CMS based the proposed FY23 inpatient update on data derived by the economic forecasting firm IHS Global Inc. for Q4 2021. CMS did note that “if more recent data subsequently become available, we would use such data, if appropriate, to determine the FY23 market-basket update in the final rule,” which will be released in August.
Hospital groups hope CMS will consider revising its methodology to incorporate more recent data and economic trends. They also say the agency should use its “exceptions and adjustments” authority to boost the payment rate beyond what’s indicated by the market-basket calculation.
Premier specifically called for an additional 1.9% increase in the market basket to correct what amounted to underpayments over the last two years. The Federation of American Hospitals wrote that CMS should use the “exceptions and adjustments” option to also negate the 0.4% reduction stemming from the annual productivity adjustment, which was initiated to help hold down federal healthcare spending amid passage of the Affordable Care Act.
Canceling out that adjustment would reflect “the inappropriateness of a negative productivity adjustment at a time when hospitals are facing productivity losses during a pandemic that has created exceptional financial pressures that jeopardize our healthcare delivery system generally and our hospitals in particular,” FAH wrote.
Murky prospects for changes
CMS may look to hold down hospital payments to whatever degree possible, given broader concerns about the federal deficit and specific concerns about the Medicare Hospital Insurance Trust Fund.
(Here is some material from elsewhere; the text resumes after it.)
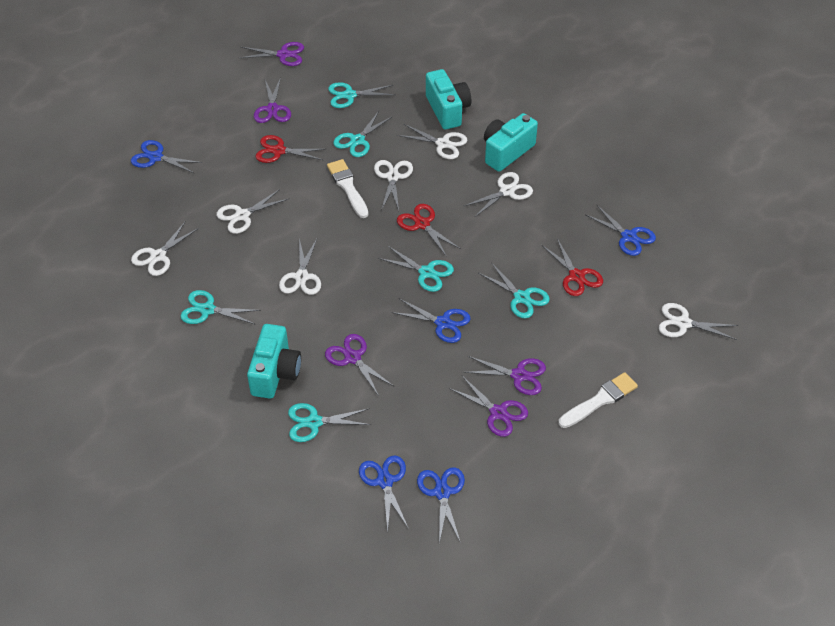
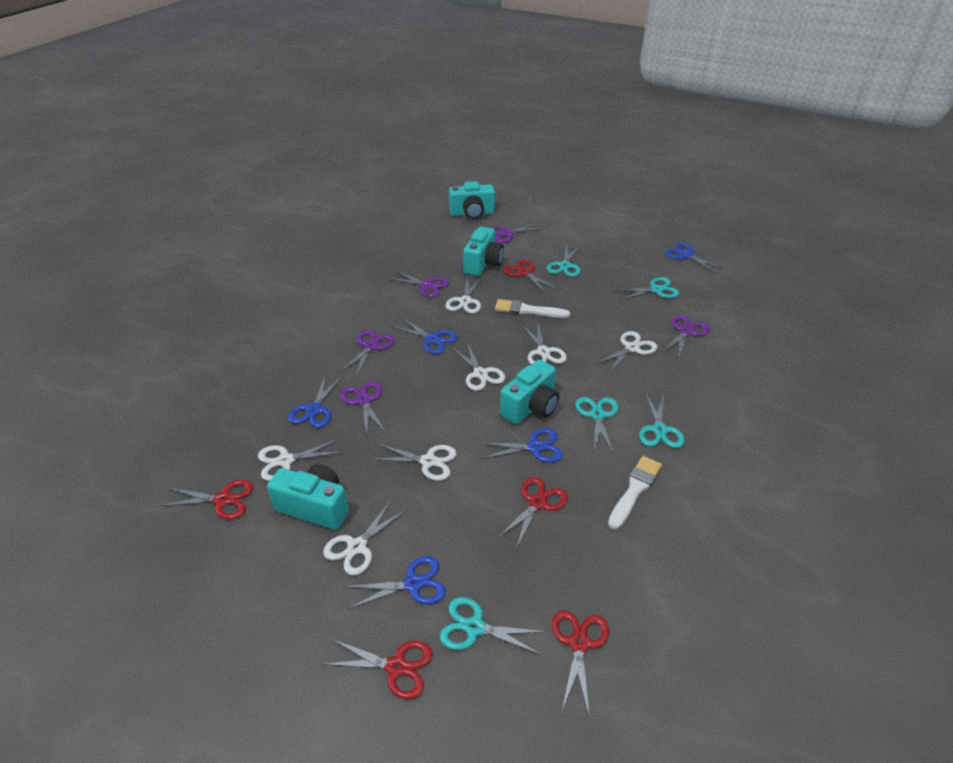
red scissors: [255,135,326,163] [397,204,461,257] [542,238,603,296] = 3 -> [160,480,253,519] [322,639,433,700] [497,477,568,549] [503,259,558,293] [552,610,609,717] = 5
turquoise camera: [247,324,301,399] [426,69,471,129] [484,113,538,172] = 3 -> [267,464,349,530] [449,181,495,219] [463,226,504,276] [500,359,559,424] = 4
turquoise scissors: [181,290,261,325] [288,403,371,442] [328,82,395,108] [333,111,392,157] [378,246,454,292] [479,262,550,319] = 6 -> [439,597,546,655] [547,244,580,277] [575,397,618,454] [614,277,679,300] [639,392,685,448] = 5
According to the latest projections, the fund will become insolvent in 2028.
The year 2022 “is almost certainly going to be worse from an inflationary [perspective], and certainly higher inflation leads directly to higher payment updates,” Paul Spitalnic, chief actuary for CMS, said during a June webinar hosted by the American Enterprise Institute.
But based on the current methodology, such updates wouldn’t be implemented until 2024. Furthermore, Spitalnic added, “Payment updates generally will not be as high as some of the CPI figures just because the CPI figures are really being skewed toward energy- and food-based products, as compared to we’re seeing [that] less so on the wage side.”
The more Medicare payments fall short of covering costs, the more providers may try to make up the deficit via commercial payments.
However, as Fitch wrote: “We do not expect to see Medicare or Medicaid rate adjustments to offset inflation given federal budget deficits, and commercial rate increases are also likely to be well below inflation in the short term.”
If nothing else, the company added, health plans may be willing to offer rate increases that exceed those of recent years, “considering the interdependent relationship of providers and payers.”